Venice, 2nd January 2023 - Every shoe has a story to tell. A shoe it is not just an accessory to wear, it carries a wealth of curiosity and anecdotes that make it a real work of art. There are the colors of Pucci that were put for the first time in palette photographing the shades of the sea of Capri, its lemons and its bougainvillea, there are the wooden inlays of Christian Dior who had ambitions as an architect and was inspired by the world of furniture. There is the boule jewel heel with rhinestones made for the first time for the German actress and singer Marlene Dietrich. And yet, the shoe “pilgrim”, with oversize buckle inspired by the footwear of the pilgrim fathers and worn by Catherine Deneuve in the movie “Beautiful day” that became the most reproduced shoe in the world and absolute icon of the model maker Roger Viver. Or the anecdote of how it was born from a sketch of Karl Lagerfeld the logo of the fashion house Fendi, the famous FF inspired by the desire to revitalize fur: from here Fun Fur, with double F as the surname of the Fendi sisters. And then there is Yves Saint Laurent who made a social revolution by taking possession of the elements of the male wardrobe such as the Saharan, the trench coat, the tuxedo, the pantsuit and, above all, the boot, which was the prerogative of men and women of ill-repute, giving it to women in a time of struggles for women’s emancipation.
The 17th century Villa Foscarini Rossi, which next to Villa Pisani stands on the banks of the Brenta River, for almost thirty years has been housing the “Shoe Museum” built by Luigino Rossi, footwear entrepreneur. It was opened in 1993 to testify, through the designer footwear, the evolution of the history of costume from the second half of the 20th century. An architectural complex that leaves you breathless for its frescoes and its majesty and that the shoe entrepreneur, now 86, wanted to dedicate to the history of Rossimoda - its brand - and the entire shoe district of the Riviera.
Women’s Paradise, showcases 1350 iconic pieces, real pieces of wearable art made in over 60 years of collaboration with the largest fashion houses on the international scene.
“The museum opened in 1993 thanks to the intuition of Luigino Rossi, entrepreneur of the shoe factory founded by his father Narciso in 1947, who decided to create this good living room where to witness his successes – says Federica Rossi, museum curator – the museum tells the evolution of the costume through this accessory, collecting shoes divided by brands and showing the contribution of each designer to the evolution of fashion in a certain period of time that corresponds to the years of collaboration with the manufacture”.
The buildings, acquired in 2003 by the financial group of luxury LVMH, now welcome about 6,000 visitors every year.
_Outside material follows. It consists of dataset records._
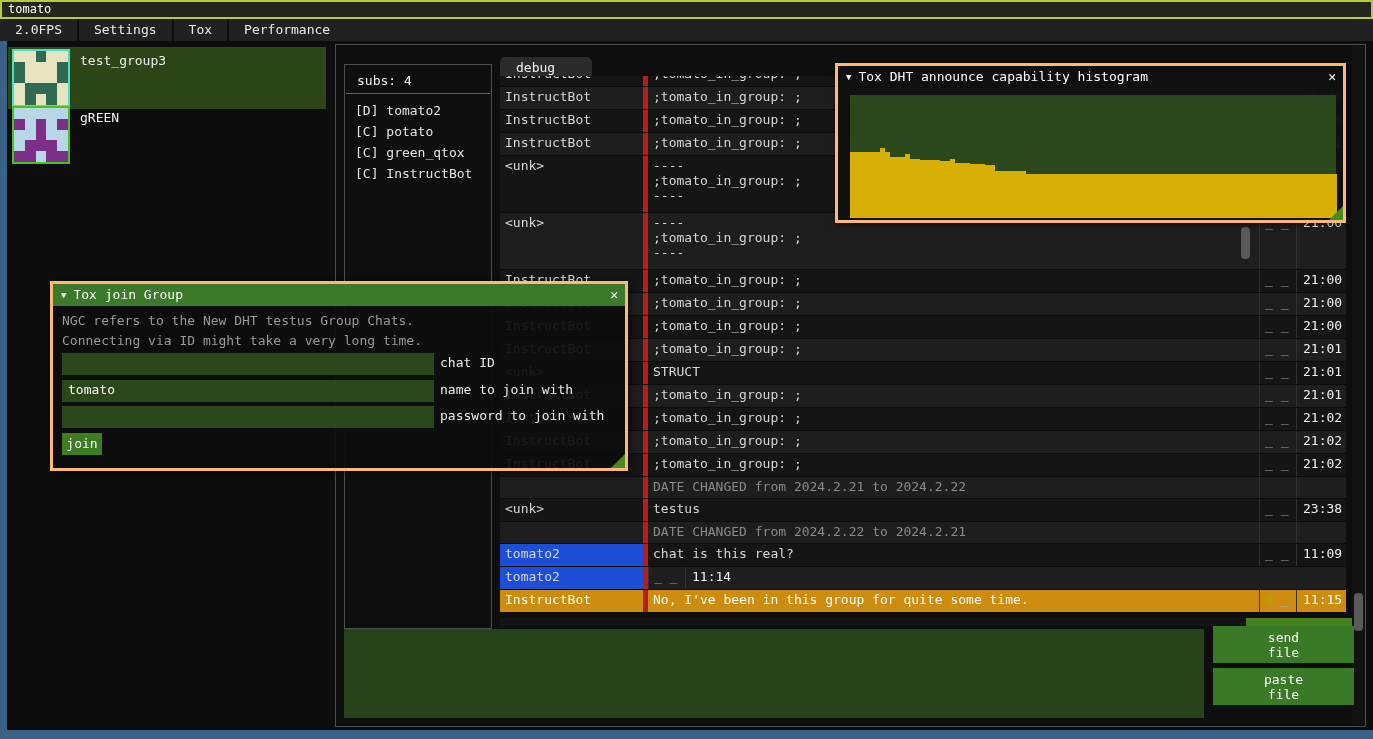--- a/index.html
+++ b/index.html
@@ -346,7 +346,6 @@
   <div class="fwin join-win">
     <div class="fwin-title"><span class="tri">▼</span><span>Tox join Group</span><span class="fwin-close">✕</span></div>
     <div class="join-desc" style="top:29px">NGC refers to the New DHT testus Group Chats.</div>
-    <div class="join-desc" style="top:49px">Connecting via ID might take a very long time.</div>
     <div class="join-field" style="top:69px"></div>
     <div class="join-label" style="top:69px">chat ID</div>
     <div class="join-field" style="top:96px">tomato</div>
Locals but also shoe enthusiasts comes to discover the word of Rossimoda while in the adjacent Foresteria educational workshops, exhibitions, events and conferences are held.
Women’s shoes are displayed following a specific geographical criterion: on the ground floor the Anglo-Saxons with the American, English and German fashion houses while on the first floor, the Mediterranean with the French, Italians and Spaniards.
“This is because footwear is an accessory that must balance aesthetic needs with functional ones and we found out that the geographical origin of fashion houses, favors practical aspects rather than aesthetic. So, on the ground floor there is a more pragmatic atmosphere that fails on the first floor”, continues Federica Rossi.
On the ground floor there is also a selection of antique footwear from different continents, which Luigino purchased during his travels around the world, witnessing the evolution of an accessory that was designed for practical needs and now has become a way to communicate and a symbol of a social belonging. There are the shoes of the Indians decorated with beads that indicate the tribe of origin and the role within that tribe, the wooden clogs, the disturbing shoes of Chinese women with bandaged feet only 13 cm long, an old Central American sandal of straw woven with a protective function, a ”heel” used by a Venetian noblewoman, or birch shoes woven in use in the cold countries of Finland and Russia that allowed walking on ice.
And if everything starts from Venice with the school of calegheri - whose existence was first documented in 1268 - the Riviera has become one of the most famous footwear districts in the world for the quality of its products, the professionalism of workers and aesthetic taste.
“This territory is characterized by two fruits: the civilization of the Venetian villas and the footwear district – concludes the curator – these characteristics influenced the product that comes out of here. We are surrounded by a certain type of architecture that has certain proportions, a certain kind of taste and a certain sense of harmony that shape an archetype in the things we do. We believe that everything that surround us has influenced the refined production of this territory”.